**AIM OF THE EXERCISE:** Produce a word-for-word copy of the data that follows, excluding images.

**TASK INPUT:**
▬▬▬

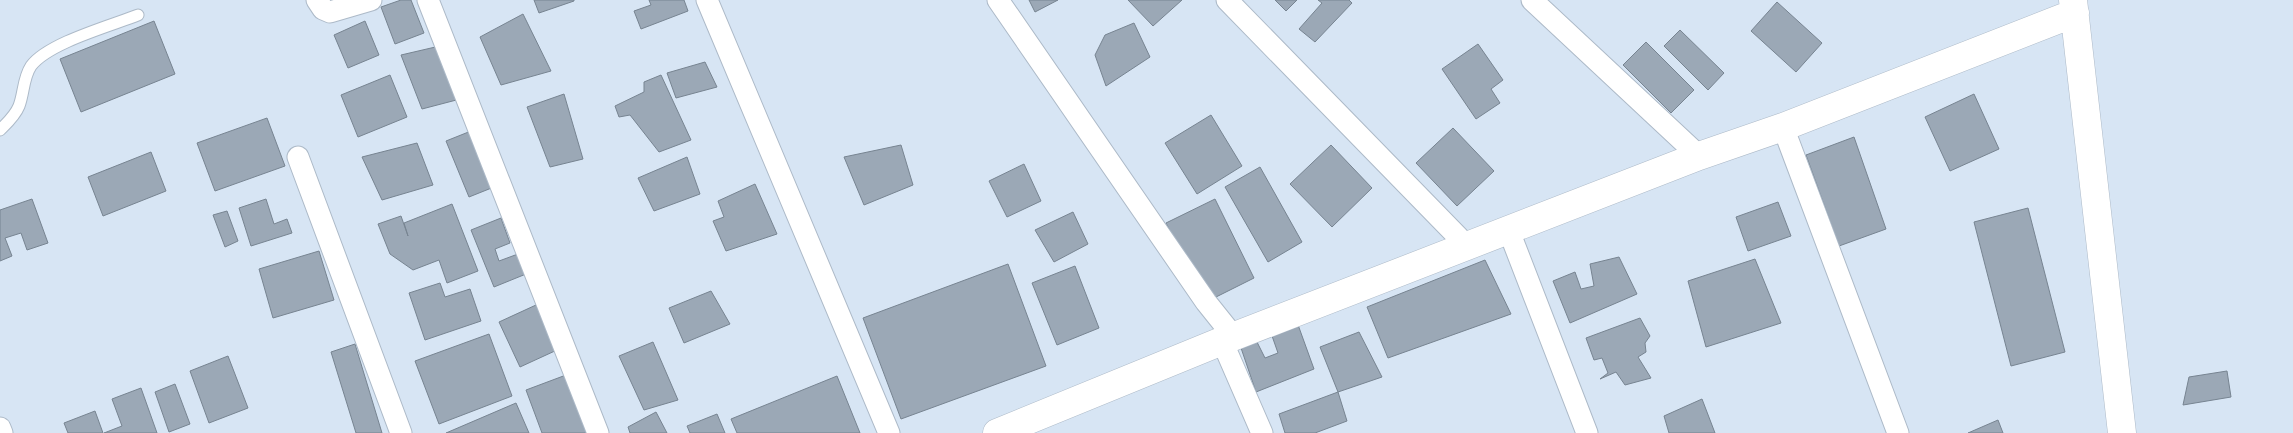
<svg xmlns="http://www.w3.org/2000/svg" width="2293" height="433" font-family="Poppins,sans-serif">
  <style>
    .building { fill: #9ba8b6; stroke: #778491 }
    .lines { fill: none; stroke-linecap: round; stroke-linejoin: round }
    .service-casing { stroke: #adbac8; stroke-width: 13 }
    .minor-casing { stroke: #adbac8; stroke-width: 23 }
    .tertiary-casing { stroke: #adbac8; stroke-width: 29 }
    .service { stroke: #fff; stroke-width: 11 }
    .minor { stroke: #fff; stroke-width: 21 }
    .tertiary { stroke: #fff; stroke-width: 28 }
  </style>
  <rect width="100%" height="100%" fill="#d7e5f4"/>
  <path class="building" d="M 401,0 L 411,0 L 424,33 L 395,44 L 381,7 Z
    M 534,0 L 574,0 L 574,1 L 539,13 Z
    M 649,0 L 684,0 L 688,11 L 641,29 L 634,11 L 651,5 Z
    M 1029,0 L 1058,0 L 1035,12 Z
    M 1128,0 L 1182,0 L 1153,26 Z
    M 1275,0 L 1297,0 L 1286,11 Z
    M 1318,0 L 1349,0 L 1352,3 L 1315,42 L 1299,29 L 1322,3 Z
    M 1777,2 L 1822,43 L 1796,72 L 1751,31 Z
    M 523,14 L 551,71 L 501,85 L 480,37 Z
    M 154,21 L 175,74 L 81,112 L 60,59 Z
    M 365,21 L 379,55 L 348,68 L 334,35 Z
    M 1134,23 L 1150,57 L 1106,86 L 1095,55 L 1105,35 Z
    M 1680,30 L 1724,73 L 1708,90 L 1664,46 Z
    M 1646,42 L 1694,90 L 1671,113 L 1623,65 Z
    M 1478,44 L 1503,80 L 1491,89 L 1500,103 L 1476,119 L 1442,69 Z
    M 444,45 L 464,98 L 422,109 L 401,55 Z
    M 705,62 L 717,87 L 676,98 L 667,73 Z
    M 390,75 L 407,117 L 358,137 L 341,95 Z
    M 661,75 L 691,140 L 659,152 L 630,115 L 619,117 L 615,106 L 644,92 L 644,82 Z
    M 564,94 L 583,159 L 550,167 L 527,107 Z
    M 1974,94 L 1999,149 L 1950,171 L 1925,117 Z
    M 1211,115 L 1242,166 L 1197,194 L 1165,143 Z
    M 267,118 L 285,166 L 215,191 L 197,143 Z
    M 1453,128 L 1494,171 L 1457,206 L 1416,163 Z
    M 476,129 L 499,185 L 469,197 L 446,141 Z
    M 1854,137 L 1886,229 L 1839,246 L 1806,155 Z
    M 417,143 L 433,185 L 382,200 L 362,157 Z
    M 901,145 L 913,185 L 864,205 L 844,157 Z
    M 1331,145 L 1372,188 L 1332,227 L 1290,184 Z
    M 151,152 L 166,191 L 103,216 L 88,177 Z
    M 687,157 L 700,194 L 654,211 L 638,178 Z
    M 1024,164 L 1041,201 L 1007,217 L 989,181 Z
    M 1260,167 L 1302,242 L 1268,262 L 1225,187 Z
    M 755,184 L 777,234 L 726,251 L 713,221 L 724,217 L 718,201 Z
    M 32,199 L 48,243 L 27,250 L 21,233 L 5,238 L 12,256 L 0,261 L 0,210 Z
    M 266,199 L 274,224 L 287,219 L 292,233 L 251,246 L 239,208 Z
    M 1215,199 L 1254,278 L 1206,302 L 1166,223 Z
    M 1778,202 L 1791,236 L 1748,251 L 1736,217 Z
    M 452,204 L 478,271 L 447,283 L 439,260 L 413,270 L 390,254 L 378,224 L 401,216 L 408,236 L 404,223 Z
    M 2028,208 L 2065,352 L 2011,366 L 1974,222 Z
    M 227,211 L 238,241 L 225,247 L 213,215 Z
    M 1073,212 L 1088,244 L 1054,262 L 1035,230 Z
    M 501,218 L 510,243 L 495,249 L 499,261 L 518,254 L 526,274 L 494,287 L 471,230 Z
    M 319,251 L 334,300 L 273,318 L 259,269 Z
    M 1619,257 L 1637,294 L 1570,323 L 1553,281 L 1575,272 L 1581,289 L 1594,286 L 1590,264 Z
    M 1755,259 L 1781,323 L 1706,347 L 1688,281 Z
    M 1485,260 L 1511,314 L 1388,358 L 1367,307 Z
    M 1008,264 L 1046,366 L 901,419 L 863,318 Z
    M 1075,266 L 1099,328 L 1057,345 L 1032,283 Z
    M 440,283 L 445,297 L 470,289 L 481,321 L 425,340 L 409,293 Z
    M 711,291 L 730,324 L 684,343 L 669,308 Z
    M 536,305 L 557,350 L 520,367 L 499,322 Z
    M 1640,318 L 1650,336 L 1645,343 L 1646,352 L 1638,357 L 1651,378 L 1625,385 L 1616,372 L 1600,379 L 1608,373 L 1602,358 L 1594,360 L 1586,338 Z
    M 1297,322 L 1314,369 L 1256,392 L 1240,345 L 1255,338 L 1265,358 L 1278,353 L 1271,333 Z
    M 1359,332 L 1382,377 L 1338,392 L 1320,347 Z
    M 489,334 L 512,396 L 439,424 L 415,361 Z
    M 653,342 L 678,400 L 644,410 L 619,356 Z
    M 355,344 L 382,433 L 356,433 L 331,352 Z
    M 228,356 L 248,408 L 209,423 L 190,371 Z
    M 2227,371 L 2231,397 L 2183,405 L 2189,377 Z
    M 566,375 L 587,433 L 542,433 L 526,390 Z
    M 837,376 L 860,433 L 737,433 L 731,419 Z
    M 175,384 L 190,424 L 169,432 L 155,392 Z
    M 141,388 L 157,433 L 104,433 L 122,426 L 112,399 Z
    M 1338,392 L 1347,421 L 1315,433 L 1285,433 L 1279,414 Z
    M 1702,399 L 1715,433 L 1669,433 L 1664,416 Z
    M 516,403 L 529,433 L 446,433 Z
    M 95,411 L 103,433 L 68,433 L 64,423 Z
    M 656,412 L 667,433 L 630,433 L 628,427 Z
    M 717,414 L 725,433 L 690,433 L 687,426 Z
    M 1998,420 L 2003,433 L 1968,433 Z"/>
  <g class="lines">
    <defs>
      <path id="service" d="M 0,130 C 7,123 15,116 19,106 C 24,93 23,78 31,66 C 48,43 110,26 138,15"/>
      <path id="minor" d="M 317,0 L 323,9 L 330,12 L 371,0
        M 428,0 L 598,433
        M 707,0 L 889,433
        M 998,0 L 1206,302 L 1234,337
        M 1227,0 L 1468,247
        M 1532,0 L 1699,156
        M 1783,127 L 1898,433
        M 298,157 L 401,433
        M 1509,231 L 1587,433
        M 1222,341 L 1262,433
        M 0,428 L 2,433"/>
      <path id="tertiary" d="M 2073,0 L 2122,433
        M 997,433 L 1222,341 L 1699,156 L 1783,127 L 2075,13"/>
    </defs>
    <use href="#service" class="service-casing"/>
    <use href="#minor" class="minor-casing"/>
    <use href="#tertiary" class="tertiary-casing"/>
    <use href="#service" class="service"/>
    <use href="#minor" class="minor"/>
    <use href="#tertiary" class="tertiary"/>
  </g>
</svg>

▬▬▬

**EXERCISE RESULT:**
<svg xmlns="http://www.w3.org/2000/svg" width="2293" height="433" font-family="Poppins,sans-serif">
  <style>
    .building { fill: #9ba8b6; stroke: #778491 }
    .lines { fill: none; stroke-linecap: round; stroke-linejoin: round }
    .service-casing { stroke: #adbac8; stroke-width: 13 }
    .minor-casing { stroke: #adbac8; stroke-width: 23 }
    .tertiary-casing { stroke: #adbac8; stroke-width: 29 }
    .service { stroke: #fff; stroke-width: 11 }
    .minor { stroke: #fff; stroke-width: 21 }
    .tertiary { stroke: #fff; stroke-width: 28 }
  </style>
  <rect width="100%" height="100%" fill="#d7e5f4"/>
  <path class="building" d="M 401,0 L 411,0 L 424,33 L 395,44 L 381,7 Z
    M 534,0 L 574,0 L 574,1 L 539,13 Z
    M 649,0 L 684,0 L 688,11 L 641,29 L 634,11 L 651,5 Z
    M 1029,0 L 1058,0 L 1035,12 Z
    M 1128,0 L 1182,0 L 1153,26 Z
    M 1275,0 L 1297,0 L 1286,11 Z
    M 1318,0 L 1349,0 L 1352,3 L 1315,42 L 1299,29 L 1322,3 Z
    M 1777,2 L 1822,43 L 1796,72 L 1751,31 Z
    M 523,14 L 551,71 L 501,85 L 480,37 Z
    M 154,21 L 175,74 L 81,112 L 60,59 Z
    M 365,21 L 379,55 L 348,68 L 334,35 Z
    M 1134,23 L 1150,57 L 1106,86 L 1095,55 L 1105,35 Z
    M 1680,30 L 1724,73 L 1708,90 L 1664,46 Z
    M 1646,42 L 1694,90 L 1671,113 L 1623,65 Z
    M 1478,44 L 1503,80 L 1491,89 L 1500,103 L 1476,119 L 1442,69 Z
    M 444,45 L 464,98 L 422,109 L 401,55 Z
    M 705,62 L 717,87 L 676,98 L 667,73 Z
    M 390,75 L 407,117 L 358,137 L 341,95 Z
    M 661,75 L 691,140 L 659,152 L 630,115 L 619,117 L 615,106 L 644,92 L 644,82 Z
    M 564,94 L 583,159 L 550,167 L 527,107 Z
    M 1974,94 L 1999,149 L 1950,171 L 1925,117 Z
    M 1211,115 L 1242,166 L 1197,194 L 1165,143 Z
    M 267,118 L 285,166 L 215,191 L 197,143 Z
    M 1453,128 L 1494,171 L 1457,206 L 1416,163 Z
    M 476,129 L 499,185 L 469,197 L 446,141 Z
    M 1854,137 L 1886,229 L 1839,246 L 1806,155 Z
    M 417,143 L 433,185 L 382,200 L 362,157 Z
    M 901,145 L 913,185 L 864,205 L 844,157 Z
    M 1331,145 L 1372,188 L 1332,227 L 1290,184 Z
    M 151,152 L 166,191 L 103,216 L 88,177 Z
    M 687,157 L 700,194 L 654,211 L 638,178 Z
    M 1024,164 L 1041,201 L 1007,217 L 989,181 Z
    M 1260,167 L 1302,242 L 1268,262 L 1225,187 Z
    M 755,184 L 777,234 L 726,251 L 713,221 L 724,217 L 718,201 Z
    M 32,199 L 48,243 L 27,250 L 21,233 L 5,238 L 12,256 L 0,261 L 0,210 Z
    M 266,199 L 274,224 L 287,219 L 292,233 L 251,246 L 239,208 Z
    M 1215,199 L 1254,278 L 1206,302 L 1166,223 Z
    M 1778,202 L 1791,236 L 1748,251 L 1736,217 Z
    M 452,204 L 478,271 L 447,283 L 439,260 L 413,270 L 390,254 L 378,224 L 401,216 L 408,236 L 404,223 Z
    M 2028,208 L 2065,352 L 2011,366 L 1974,222 Z
    M 227,211 L 238,241 L 225,247 L 213,215 Z
    M 1073,212 L 1088,244 L 1054,262 L 1035,230 Z
    M 501,218 L 510,243 L 495,249 L 499,261 L 518,254 L 526,274 L 494,287 L 471,230 Z
    M 319,251 L 334,300 L 273,318 L 259,269 Z
    M 1619,257 L 1637,294 L 1570,323 L 1553,281 L 1575,272 L 1581,289 L 1594,286 L 1590,264 Z
    M 1755,259 L 1781,323 L 1706,347 L 1688,281 Z
    M 1485,260 L 1511,314 L 1388,358 L 1367,307 Z
    M 1008,264 L 1046,366 L 901,419 L 863,318 Z
    M 1075,266 L 1099,328 L 1057,345 L 1032,283 Z
    M 440,283 L 445,297 L 470,289 L 481,321 L 425,340 L 409,293 Z
    M 711,291 L 730,324 L 684,343 L 669,308 Z
    M 536,305 L 557,350 L 520,367 L 499,322 Z
    M 1640,318 L 1650,336 L 1645,343 L 1646,352 L 1638,357 L 1651,378 L 1625,385 L 1616,372 L 1600,379 L 1608,373 L 1602,358 L 1594,360 L 1586,338 Z
    M 1297,322 L 1314,369 L 1256,392 L 1240,345 L 1255,338 L 1265,358 L 1278,353 L 1271,333 Z
    M 1359,332 L 1382,377 L 1338,392 L 1320,347 Z
    M 489,334 L 512,396 L 439,424 L 415,361 Z
    M 653,342 L 678,400 L 644,410 L 619,356 Z
    M 355,344 L 382,433 L 356,433 L 331,352 Z
    M 228,356 L 248,408 L 209,423 L 190,371 Z
    M 2227,371 L 2231,397 L 2183,405 L 2189,377 Z
    M 566,375 L 587,433 L 542,433 L 526,390 Z
    M 837,376 L 860,433 L 737,433 L 731,419 Z
    M 175,384 L 190,424 L 169,432 L 155,392 Z
    M 141,388 L 157,433 L 104,433 L 122,426 L 112,399 Z
    M 1338,392 L 1347,421 L 1315,433 L 1285,433 L 1279,414 Z
    M 1702,399 L 1715,433 L 1669,433 L 1664,416 Z
    M 516,403 L 529,433 L 446,433 Z
    M 95,411 L 103,433 L 68,433 L 64,423 Z
    M 656,412 L 667,433 L 630,433 L 628,427 Z
    M 717,414 L 725,433 L 690,433 L 687,426 Z
    M 1998,420 L 2003,433 L 1968,433 Z"/>
  <g class="lines">
    <defs>
      <path id="service" d="M 0,130 C 7,123 15,116 19,106 C 24,93 23,78 31,66 C 48,43 110,26 138,15"/>
      <path id="minor" d="M 317,0 L 323,9 L 330,12 L 371,0
        M 428,0 L 598,433
        M 707,0 L 889,433
        M 998,0 L 1206,302 L 1234,337
        M 1227,0 L 1468,247
        M 1532,0 L 1699,156
        M 1783,127 L 1898,433
        M 298,157 L 401,433
        M 1509,231 L 1587,433
        M 1222,341 L 1262,433
        M 0,428 L 2,433"/>
      <path id="tertiary" d="M 2073,0 L 2122,433
        M 997,433 L 1222,341 L 1699,156 L 1783,127 L 2075,13"/>
    </defs>
    <use href="#service" class="service-casing"/>
    <use href="#minor" class="minor-casing"/>
    <use href="#tertiary" class="tertiary-casing"/>
    <use href="#service" class="service"/>
    <use href="#minor" class="minor"/>
    <use href="#tertiary" class="tertiary"/>
  </g>
</svg>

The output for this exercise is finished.